Findings of the study
The researchers tracked them over a period of 13 years to gauge how their weight changed. They observed that though most women put on some pounds over the time period, the non-drinkers gained the most. At the close of the study 41.3 percent of the women were overweight or obese.
Women whose intake of wine was one or two glasses daily exhibited a 30 percent lower risk of becoming overweight.
This benefit was seen irrespective of the type of alcohol consumed, but red wine had the strongest impact on weight gain.
Lu Wang declared, "An inverse association between alcohol intake and risk of becoming overweight or obese was noted for all four types of alcoholic beverages [red wine, white wine, beer and liquor], with the strongest association found for red wine and a weak yet significant association for white wine after multivariate adjustment.”
Link between alcohol and weight gain ambiguous
Even after controlling factors like diet, exercise and smoking the researchers were unable to fathom the actual reason for the association between alcohol intake and slimness.

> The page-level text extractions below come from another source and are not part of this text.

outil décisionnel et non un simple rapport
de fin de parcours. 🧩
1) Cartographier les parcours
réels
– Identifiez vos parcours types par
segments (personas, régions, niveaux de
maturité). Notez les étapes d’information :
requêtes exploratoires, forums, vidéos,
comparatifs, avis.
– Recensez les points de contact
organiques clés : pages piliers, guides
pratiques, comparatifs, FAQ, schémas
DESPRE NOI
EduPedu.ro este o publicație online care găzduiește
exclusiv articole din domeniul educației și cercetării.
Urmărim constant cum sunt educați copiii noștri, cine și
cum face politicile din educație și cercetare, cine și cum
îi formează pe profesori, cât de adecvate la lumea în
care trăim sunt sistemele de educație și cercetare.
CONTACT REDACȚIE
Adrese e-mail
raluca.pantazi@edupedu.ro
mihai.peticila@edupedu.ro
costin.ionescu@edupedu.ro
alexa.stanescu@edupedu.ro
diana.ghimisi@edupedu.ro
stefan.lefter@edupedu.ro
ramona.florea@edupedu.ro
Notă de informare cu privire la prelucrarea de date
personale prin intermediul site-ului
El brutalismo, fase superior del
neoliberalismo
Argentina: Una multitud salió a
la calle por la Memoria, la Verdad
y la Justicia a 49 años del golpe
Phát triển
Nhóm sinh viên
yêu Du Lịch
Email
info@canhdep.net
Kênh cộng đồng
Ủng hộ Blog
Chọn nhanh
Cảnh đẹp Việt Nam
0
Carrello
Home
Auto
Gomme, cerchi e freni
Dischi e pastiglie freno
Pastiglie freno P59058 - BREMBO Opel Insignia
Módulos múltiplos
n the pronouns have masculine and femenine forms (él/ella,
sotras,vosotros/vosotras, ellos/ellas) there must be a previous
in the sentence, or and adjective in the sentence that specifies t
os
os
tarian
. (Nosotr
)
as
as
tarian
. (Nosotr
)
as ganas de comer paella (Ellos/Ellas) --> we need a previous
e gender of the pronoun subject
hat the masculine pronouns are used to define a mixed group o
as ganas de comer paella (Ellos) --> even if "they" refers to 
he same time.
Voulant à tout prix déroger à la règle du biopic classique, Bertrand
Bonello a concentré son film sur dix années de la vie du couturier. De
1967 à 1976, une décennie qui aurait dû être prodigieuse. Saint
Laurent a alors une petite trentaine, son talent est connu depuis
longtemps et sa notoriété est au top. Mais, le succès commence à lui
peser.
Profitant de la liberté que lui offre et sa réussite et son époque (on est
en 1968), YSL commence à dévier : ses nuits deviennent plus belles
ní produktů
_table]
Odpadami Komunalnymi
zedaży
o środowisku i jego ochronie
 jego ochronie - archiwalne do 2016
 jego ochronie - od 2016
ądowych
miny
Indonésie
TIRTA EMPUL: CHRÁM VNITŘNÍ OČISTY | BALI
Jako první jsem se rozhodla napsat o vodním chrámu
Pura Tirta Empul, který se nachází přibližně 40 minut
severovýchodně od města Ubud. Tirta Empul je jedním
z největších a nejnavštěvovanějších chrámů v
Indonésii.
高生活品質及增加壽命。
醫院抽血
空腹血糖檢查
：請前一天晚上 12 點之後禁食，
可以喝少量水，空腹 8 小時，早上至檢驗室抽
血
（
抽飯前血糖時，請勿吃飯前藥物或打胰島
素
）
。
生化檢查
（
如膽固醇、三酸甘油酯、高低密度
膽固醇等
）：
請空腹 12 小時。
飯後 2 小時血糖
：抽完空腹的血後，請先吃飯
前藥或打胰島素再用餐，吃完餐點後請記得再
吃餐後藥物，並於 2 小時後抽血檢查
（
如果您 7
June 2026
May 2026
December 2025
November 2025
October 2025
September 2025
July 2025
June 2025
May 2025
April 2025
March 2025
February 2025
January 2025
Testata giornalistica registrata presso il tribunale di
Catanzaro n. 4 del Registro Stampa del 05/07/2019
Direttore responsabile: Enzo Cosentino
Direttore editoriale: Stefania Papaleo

Experts theorize that women probably lose weight while drinking moderately because they tend to substitute alcohol for other foods unlike men who eat just as much when drinking.
Another plausible explanation is that drinking regularly leads to an alternative metabolic pathway of breaking down alcohol where energy is converted into heat instead of fat.
Concluding the authors stated, "Further investigations are warranted to elucidate the role of alcohol intake and alcohol metabolism in energy balance and to identify behavioral, physiological and genetic factors that may modify the alcohol effects.”
The study was published in the ‘Archives of Internal Medicine’.